U.S. Secretary of State John Kerry’s pending framework for Israeli-Palestinian peace will include a shared capital in Jerusalem and recognition of Israel as a Jewish state, a newspaper columnist reported.

Kerry will unveil the proposal “soon,” Thomas Friedman, a foreign affairs columnist for The New York Times, wrote in Wednesday’s newspaper.

The plan would also include land swaps based on the 1967 lines, security arrangements in the Jordan Valley, and no “right of return” to Israel for Palestinian refugees and their descendants.

Such parameters have previously been reported piecemeal in the Israeli and Palestinian media. Friedman’s column is datelined Tel Aviv, and he does not say who his sources are for the plan, although elsewhere in the column he cites anonymous Israeli and U.S. officials.

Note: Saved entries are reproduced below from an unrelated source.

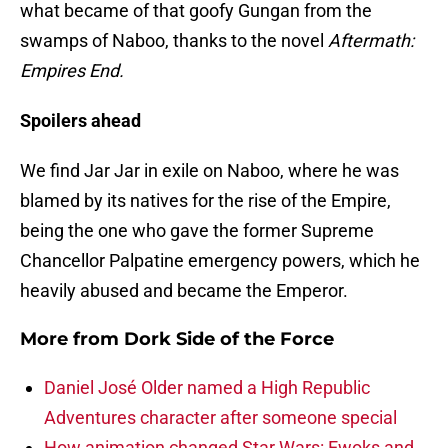
what became of that goofy Gungan from the
swamps of Naboo, thanks to the novel
Aftermath:
Empires End.
Spoilers ahead
We find Jar Jar in exile on Naboo, where he was
blamed by its natives for the rise of the Empire,
being the one who gave the former Supreme
Chancellor Palpatine emergency powers, which he
heavily abused and became the Emperor.
More from
Dork Side of the Force
Daniel José Older named a High Republic
Adventures character after someone special
How animation changed Star Wars: Ewoks and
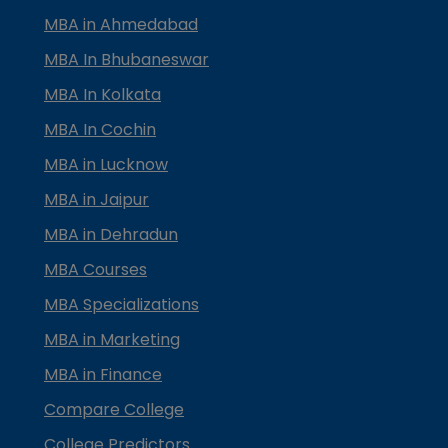
MBA in Ahmedabad
MBA In Bhubaneswar
MBA In Kolkata
MBA In Cochin
MBA in Lucknow
MBA in Jaipur
MBA in Dehradun
MBA Courses
MBA Specializations
MBA in Marketing
MBA in Finance
Compare College
College Predictors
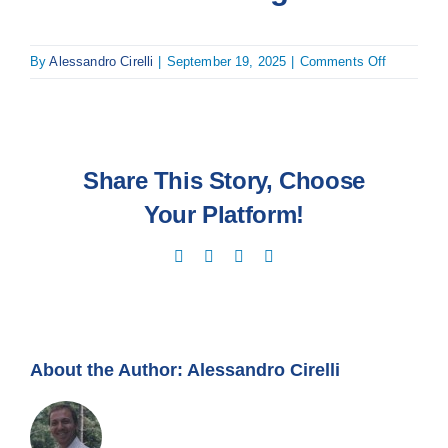
on
By
Alessandro Cirelli
|
September 19, 2025
|
Comments Off
Mark
Kouwenbe
Share This Story, Choose
Your Platform!
Facebook
X
LinkedIn
Email
About the Author:
Alessandro Cirelli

The outline meets a key Netanyahu demand, recognition of Israel as a Jewish state.

But it is not clear whether the sides would accept such a plan.

Netanyahu has previously rejected using the 1967 lines as the basis for a border with a Palestinian state and opposes relinquishing Israeli sovereignty within Jerusalem. He also wants Israel to maintain a dominant security presence in the Jordan Valley for the foreseeable future.

Regarding Kerry’s proposal for the Jordan Valley, Friedman describes only “unprecedented security arrangements.”

Palestinian Authority President Mahmoud Abbas has said that he will not recognize Israel as a Jewish state or negotiate away the rights of Palestinian refugees.